I have been offline for the past several days, the reason for which I may write about later. For now, I am taking the liberty of reproducing the excellent lead letter appearing in the print edition of today's Star in which the writer, Dr. Robert Bahlieda, offers some penetrating insights into the significance of what is happening at the Electo-Motive plant in London, Ontario.
The lockout of the Caterpillar workers in London, Ont. reflects the brave new world of neoliberalism, an extreme right-wing ideology that has taken over Western and global society in the last 25 years.
It is a white, elitist, winner-take-all philosophy that emphasizes tax cuts, competition, de-regulated free markets, toothless labour protections, sharply reduced wages and limited social program funding. This has become the new normal under the mantra of globalization.
In this theory, according to its propaganda, North American working people are always to blame for the economy’s problems through their unwillingness to work for paltry wages without benefits, pensions or full-time jobs. They are also viewed as ingrates who scoff at low-paid work and foolishly demand civil and human rights as employees.
They hold the deluded belief that the world should be a place where society works for the well-being of all rather than the few.

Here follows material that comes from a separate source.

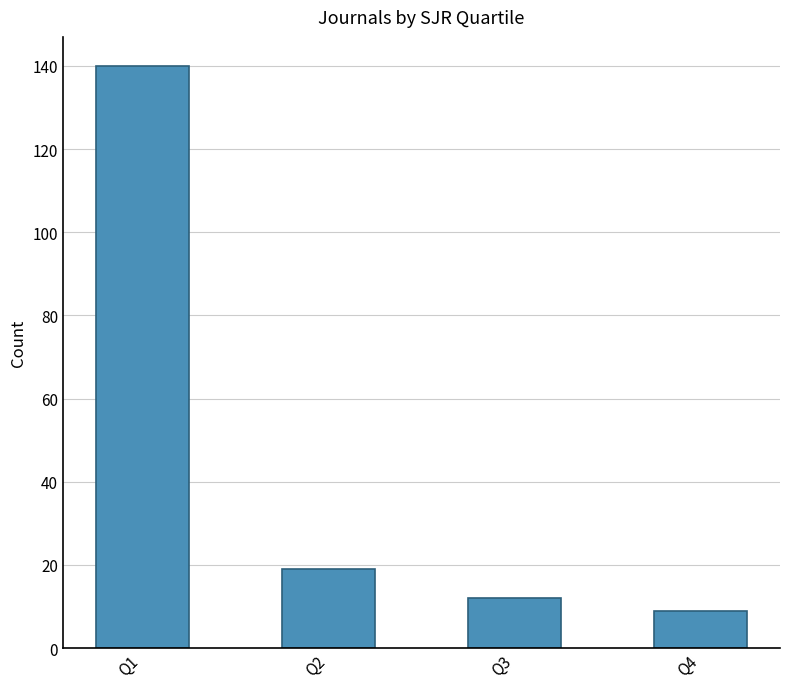

Is it true that the value at Q4 is 9?

True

They are socialists.
Huge multinational corporations like Caterpillar on the other hand are the true aggrieved party in society, always struggling to increase market share and margins for demanding shareholders in order to create more jobs and grow the economy.
Emboldened by a litany of economic crises in the past two decades, the conservative right smells blood in the water and have ramped up their rhetoric, extremism and attacks on working people, minorities and the poor all over the world.

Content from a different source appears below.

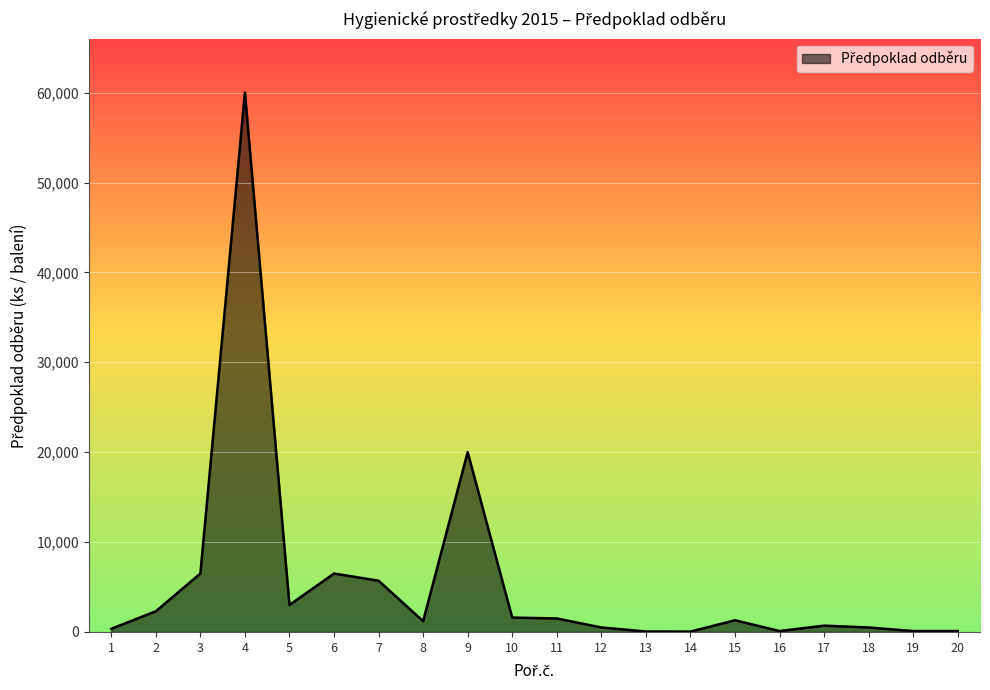

What is the greatest value displayed?

60000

In the Darwinian universe they envision and believe in governments should drop the charade of democracy and allow business to take over the running of the world. Effectively this is already happening through globalization and free trade agreements, while governments have been left to play the roles of castrated eunuchs ministering to the demands of free-enterprise and wringing their conveniently tied hands.
It is a world where any job is a good job and those who fight for living wages are branded obstructionists or left-wing radicals. It is a world where anyone who resists authority is demonized. It is a world where the private-sector media takes on the social conscience and investigative roles that are the responsibility of democratic governments to protect citizens from the rapacious greed of free marketeers and others who would exploit society for their own gain. It is a world where the many toil for the few and are thankful for doing so.
Instead of being outraged by this situation and giving broad public support to movements like the Occupy flash protests, we sit passively by while we celebrate these corporate titans as though they were mythical gods benevolently dispensing wise, paternal advice to us all.
It is a Milton Friedman world of democracy through capitalism. In the 1960s this situation would have induced millions of people of all ages, colours and backgrounds to occupy every public space around the world — and politicians and governments would have been compelled to listen.
Instead, today we change the channel and move on. Democracy is going away with a whimper. It is the world of the Tea Party, the federal Conservatives and Mayor Rob Ford. Welcome to the brave new world of the London, Ont. Caterpillar workers.